= Text section =
======

I was on my own in Sydney when my cancer journey began. I moved from Christchurch in 2021 to pursue my PhD at the University of NSW. In early 2024, I began to feel tired and just thought it was PhD stress. I had also had a bit of nausea for a few months, but again, I didn’t think too much of it.
On the Thursday before Easter, I noticed a hard mass in my stomach. I thought I’d let it settle for a few days, but it didn’t go away.
I saw my doctor and told him that I had a bit of a mass. He sent me to get a computed tomography (CT) scan and then a few days later he called to say “we should have a chat” which is never what you want to hear. Neither were the following words:
“You don’t have one mass, you’ve got two. One about the size of your fist on the left-hand side of your abdomen and another the size of a grapefruit to the lower right of your belly button. What’s weird is that there is no organ there, so it makes no sense for you to have a mass there.”
We knew it was bad, we just didn’t know what it was.

I was referred to an abdominal surgeon who took out my appendix 18 months earlier. He looked at my symptoms and previous reports which showed that nothing was there at the time. So, two very large tumours had grown within 18 months.
He wasn’t sure what it was either, so I was then referred to a haematologist. A biopsy showed it was desmoplastic small blue round cell tumour (DSRCT), an incredibly rare sarcoma that affects one in every five million people - and not fun.
From diagnosis to intensive treatment
I met with Dr Jessica Ryan, Adolescent and Young Adult Oncologist at Sydney Youth Cancer Service. She was just amazing. We talked about the next steps and the following scans that came back looked pretty bad, but we were going to do our best.

I’ve had 14 rounds of chemotherapy at two-week intervals. I had a break after round seven to have a massive, 12-hour operation at Royal Prince Alfred Hospital to remove the tumours. They also had to remove some of my large intestine and other bits and pieces. It was an intensive surgery and the recovery was hard, but if it wasn’t for that, I might not be here.

======

= Data records =
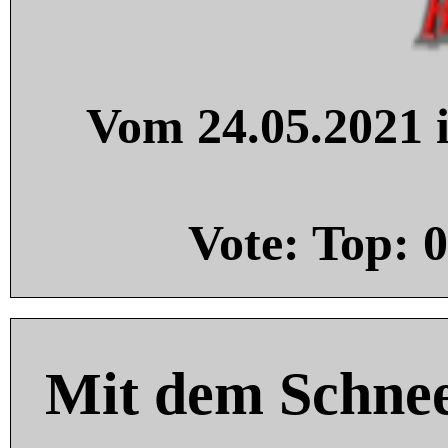
Vom 24.05.2021 i
Vote: Top:
0
Mit dem Schnee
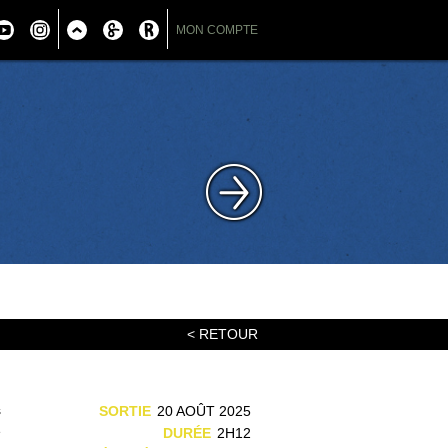
MON COMPTE
< RETOUR
s
SORTIE
20 AOÛT 2025
e
DURÉE
2H12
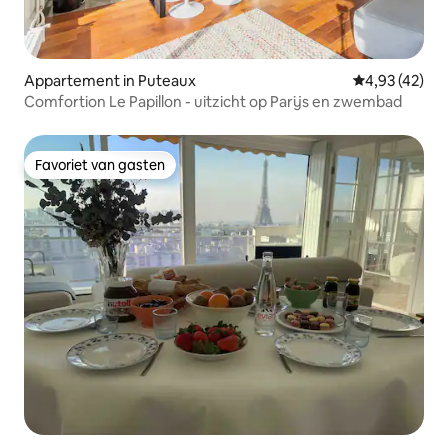
Appartement in Puteaux
Gemiddelde be
4,93 (42)
Comfortion Le Papillon - uitzicht op Parijs en zwembad
Favoriet van gasten
Favoriet van gasten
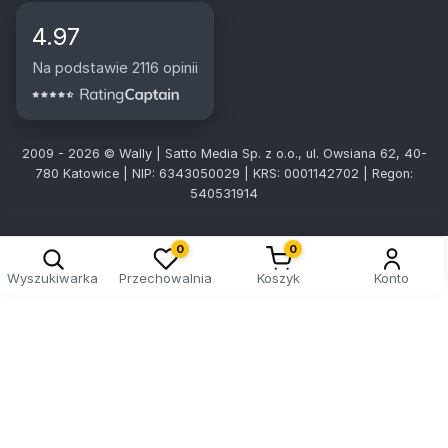
4.97
Na podstawie 2116 opinii
2009 - 2026 © Wally | Satto Media Sp. z o.o., ul. Owsiana 62, 40-
780 Katowice | NIP: 6343050029 | KRS: 0001142702 | Regon:
540531914
0
0
Wyszukiwarka
Przechowalnia
Koszyk
Konto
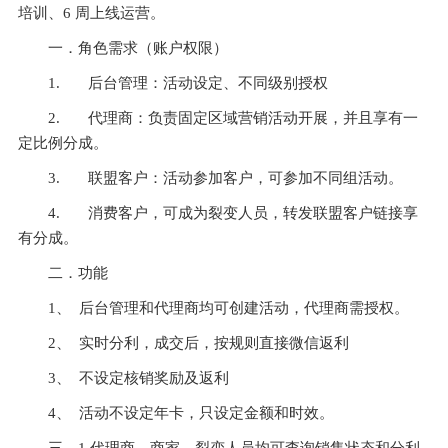
培训、6 周上线运营。
一．
角色需求（账户权限）
1.       
后台管理：活动设定、不同级别授权
2.       
代理商：负责固定区域营销活动开展，并且享有一
定比例分成。
3.       
联盟客户：活动参加客户，可参加不同组活动。
4.       
消费客户，可成为裂变人员，转发联盟客户链接享
有分成。
二．
功能
1、  
后台管理和代理商均可创建活动，代理商需授权。
2、  
实时分利，成交后，按规则直接微信返利
3、  
不设定核销奖励及返利
4、  
活动不设定年卡，只设定金额和时效。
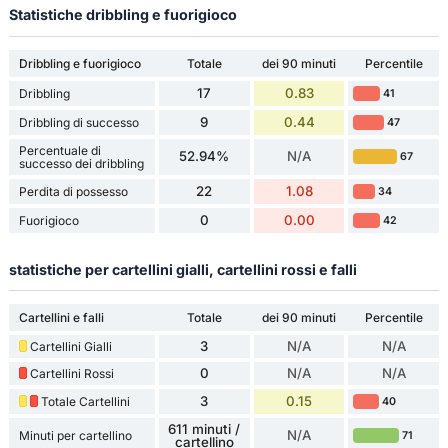
Statistiche dribbling e fuorigioco
Dribbling e fuorigioco
Totale
dei 90 minuti
Percentile
17
0.83
Dribbling
41
9
0.44
Dribbling di successo
47
Percentuale di
52.94%
N/A
67
successo dei dribbling
22
1.08
Perdita di possesso
34
0
0.00
Fuorigioco
42
statistiche per cartellini gialli, cartellini rossi e falli
Cartellini e falli
Totale
dei 90 minuti
Percentile
3
N/A
N/A
Cartellini Gialli
0
N/A
N/A
Cartellini Rossi
3
0.15
Totale Cartellini
40
611 minuti /
N/A
Minuti per cartellino
71
cartellino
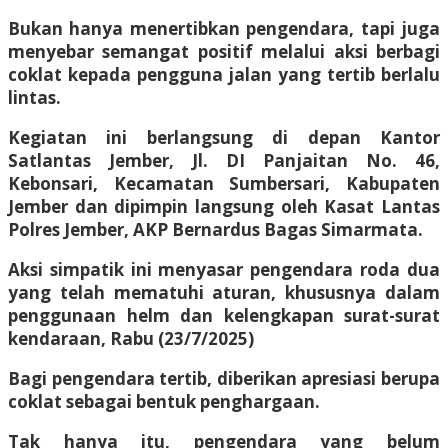
Bukan hanya menertibkan pengendara, tapi juga
menyebar semangat positif melalui aksi berbagi
coklat kepada pengguna jalan yang tertib berlalu
lintas.
Kegiatan ini berlangsung di depan Kantor
Satlantas Jember, Jl. DI Panjaitan No. 46,
Kebonsari, Kecamatan Sumbersari, Kabupaten
Jember dan dipimpin langsung oleh Kasat Lantas
Polres Jember, AKP Bernardus Bagas Simarmata.
Aksi simpatik ini menyasar pengendara roda dua
yang telah mematuhi aturan, khususnya dalam
penggunaan helm dan kelengkapan surat-surat
kendaraan, Rabu (23/7/2025)
Bagi pengendara tertib, diberikan apresiasi berupa
coklat sebagai bentuk penghargaan.
Tak hanya itu, pengendara yang belum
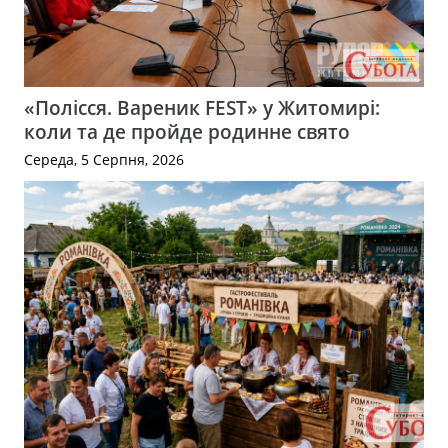
«Полісся. Вареник FEST» у Житомирі:
коли та де пройде родинне свято
Середа, 5 Серпня, 2026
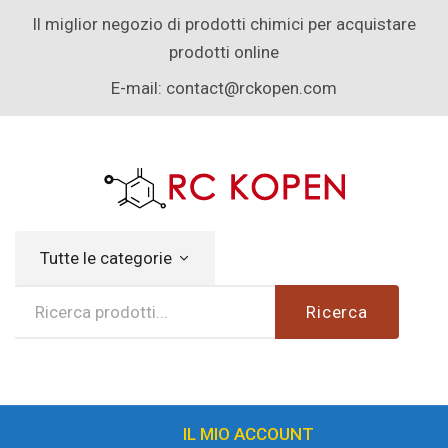
Il miglior negozio di prodotti chimici per acquistare
prodotti online
E-mail:
contact@rckopen.com
Tutte le categorie
Ricerca
IL MIO ACCOUNT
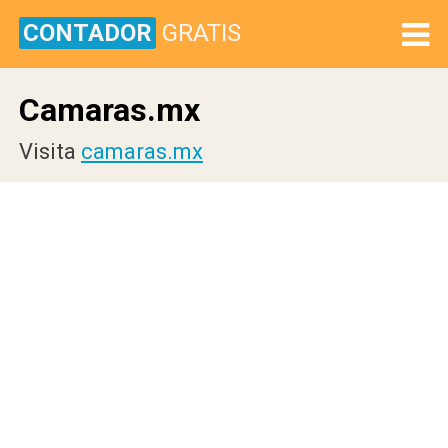
CONTADOR
GRATIS
Camaras.mx
Visita
camaras.mx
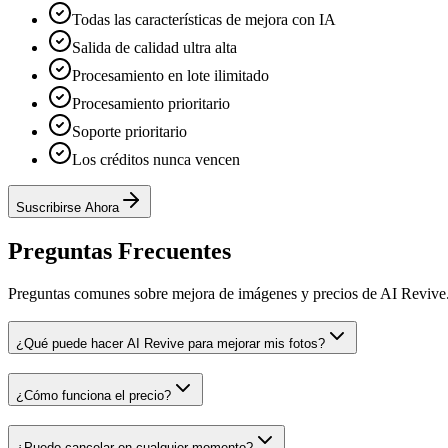
Todas las características de mejora con IA
Salida de calidad ultra alta
Procesamiento en lote ilimitado
Procesamiento prioritario
Soporte prioritario
Los créditos nunca vencen
Suscribirse Ahora
Preguntas Frecuentes
Preguntas comunes sobre mejora de imágenes y precios de AI Revive
¿Qué puede hacer AI Revive para mejorar mis fotos?
¿Cómo funciona el precio?
¿Puedo cancelar en cualquier momento?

======

= Parts of the exercise =
1) In the cancer account, rewrite the passage between "From diagnosis to" and "not be here.", inclusive, substituting "chemo" for "chemotherapy".
2) Please list every institution or organization named in the cancer account.
3) Write the next part of the cancer account, continuing from where it stops.

= Answers per task =
1)
From diagnosis to intensive treatment
I met with Dr Jessica Ryan, Adolescent and Young Adult Oncologist at Sydney Youth Cancer Service. She was just amazing. We talked about the next steps and the following scans that came back looked pretty bad, but we were going to do our best.

I’ve had 14 rounds of chemo at two-week intervals. I had a break after round seven to have a massive, 12-hour operation at Royal Prince Alfred Hospital to remove the tumours. They also had to remove some of my large intestine and other bits and pieces. It was an intensive surgery and the recovery was hard, but if it wasn’t for that, I might not be here.

2)
- University of NSW
- Sydney Youth Cancer Service
- Royal Prince Alfred Hospital

3)
Following the final seven rounds of chemotherapy, I had full abdominal radiation for 25 fractions (divided doses) which went over six weeks. It was not easy. It’s not done often at all, my radiation oncologist said the only other person he’d done full abdominal radiation for was in the 1980s! He said it would be harsh, but I’ve been really lucky with a lack of side effects. I only went into hospital once with neutropenia (low white blood cell count) but that was after my final round of chemotherapy, so it didn’t slow anything down.
We're now trying maintenance chemotherapy, which is very experimental with my cancer, but we may as well give it our best shot.
Challenges of cancer as a young adult
Being diagnosed at 25 years old was confronting and there was so much uncertainty, but I’ve never stuck my head in the sand – I want to deal with it.
It was difficult getting that diagnosis being on my own. I was the only one of my family here in Australia and I had little support at the start, but I’ve been lucky in that my mum and sister have come to New Zealand to support me and I’m living with them. I’ve also had to take leave from doing my PhD but I’m hoping to get back into things soon. It’s all been very harsh, unexpected and quite difficult.
As a young person, you have so many different plans and ambitions. I want to do this, do that, hang out with my friends, socialise… but you can’t do it. All these ideas for your future are just thrown completely into the air by a cancer diagnosis. I’d love to go travelling the world or live a year in a different country, get married, have kids in my mid-30s, all of that would be nice to do – but it might not happen. It’s incredibly hard with so much of your life left to live, hopefully.
You just don’t expect it to happen to you. Even now, using the word ‘cancer’ feels weird. I don’t know if it will ever get easier, but you come to accept it. The reality is it can be anyone.
Support from Youth Cancer Services
The Sydney Youth Cancer Service has been amazing. You can tell that the team are doing their absolute darndest to help you and they care an awful lot about what they do and the young people they are helping.
It’s been really good for me. It’s a vital service because it fills a niche for young people with cancer because your experience is much more different than an older adult or child.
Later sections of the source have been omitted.